The Descent of Man was published 11 years after On the Origin of Species, which was the culmination of decades of work, including Darwin's global voyage aboard the HMS Beagle.
But his first book, which shook the foundations of the scientific and religious world when it was published, skirted around the issue of what his theories meant for humans.
Descent of Man changed this and tackled the thorny issue head on, putting Darwin on a collision course with religion and conventional scientific thought at the time.
Fuentes points out that many of Darwin's conclusions were enlightened and stand up to modern scientific vigour, but he also condemns many of Darwin's views.
"Like so many of the scientific tomes of Darwin's day, [Descent of Man] offers a racist and sexist view of humanity," Fuentes writes. "Some of Darwin's ... assertions were dismally, and dangerously, wrong. Descent is a text from which to learn, but not to venerate."

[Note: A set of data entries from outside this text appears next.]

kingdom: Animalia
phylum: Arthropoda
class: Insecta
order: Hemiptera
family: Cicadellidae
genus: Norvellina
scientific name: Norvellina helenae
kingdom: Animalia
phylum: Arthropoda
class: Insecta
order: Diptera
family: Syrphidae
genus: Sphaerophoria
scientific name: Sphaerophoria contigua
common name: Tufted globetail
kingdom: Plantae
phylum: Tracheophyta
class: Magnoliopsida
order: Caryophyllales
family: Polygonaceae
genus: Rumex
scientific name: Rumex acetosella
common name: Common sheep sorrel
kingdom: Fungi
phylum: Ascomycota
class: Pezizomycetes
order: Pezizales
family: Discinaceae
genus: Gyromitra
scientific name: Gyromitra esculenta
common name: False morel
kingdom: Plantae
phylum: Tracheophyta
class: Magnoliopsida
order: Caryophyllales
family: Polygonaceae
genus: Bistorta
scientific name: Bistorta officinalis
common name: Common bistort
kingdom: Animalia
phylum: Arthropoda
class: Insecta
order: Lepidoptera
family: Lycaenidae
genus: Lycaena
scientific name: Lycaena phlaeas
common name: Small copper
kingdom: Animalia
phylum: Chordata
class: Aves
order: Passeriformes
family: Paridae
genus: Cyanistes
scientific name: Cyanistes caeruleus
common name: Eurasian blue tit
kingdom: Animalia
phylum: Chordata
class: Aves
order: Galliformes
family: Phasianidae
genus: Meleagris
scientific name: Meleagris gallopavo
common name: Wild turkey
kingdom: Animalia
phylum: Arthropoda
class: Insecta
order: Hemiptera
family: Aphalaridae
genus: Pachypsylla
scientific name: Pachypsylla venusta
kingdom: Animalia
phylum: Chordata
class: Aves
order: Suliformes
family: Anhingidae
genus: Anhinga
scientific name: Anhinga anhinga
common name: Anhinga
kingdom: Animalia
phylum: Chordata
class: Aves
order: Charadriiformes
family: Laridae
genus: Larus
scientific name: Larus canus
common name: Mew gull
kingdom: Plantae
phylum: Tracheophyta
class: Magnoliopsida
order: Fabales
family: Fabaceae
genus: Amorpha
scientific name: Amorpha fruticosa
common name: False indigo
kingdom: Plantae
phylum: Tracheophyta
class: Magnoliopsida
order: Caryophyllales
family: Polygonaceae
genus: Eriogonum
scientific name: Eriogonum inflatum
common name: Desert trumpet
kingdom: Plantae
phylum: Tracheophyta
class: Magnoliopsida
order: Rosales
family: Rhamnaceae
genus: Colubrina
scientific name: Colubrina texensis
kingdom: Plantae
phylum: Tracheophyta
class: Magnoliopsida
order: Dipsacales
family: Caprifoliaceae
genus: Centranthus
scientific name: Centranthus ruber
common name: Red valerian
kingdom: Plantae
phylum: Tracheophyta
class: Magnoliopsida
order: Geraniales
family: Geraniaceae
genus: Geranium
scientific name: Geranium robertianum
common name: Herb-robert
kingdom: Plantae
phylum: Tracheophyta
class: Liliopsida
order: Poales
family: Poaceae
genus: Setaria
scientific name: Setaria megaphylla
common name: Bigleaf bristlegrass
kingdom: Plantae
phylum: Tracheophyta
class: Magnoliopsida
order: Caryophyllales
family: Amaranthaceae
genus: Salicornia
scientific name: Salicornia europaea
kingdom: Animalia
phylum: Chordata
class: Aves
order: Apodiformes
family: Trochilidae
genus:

The central theme of Darwin's work is that humans were no more special than any other animals and that we evolved from ancestral primates. But Fuentes points out Darwin applied this logic sporadically and "baselessly asserted evolutionary differences between races".
"Darwin portrayed indigenous peoples of the Americas and Australia as less than Europeans in capacity and behaviour," Fuentes says.
"Peoples of the African continent were consistently referred to as cognitively depauperate, less capable, and of a lower rank than other races."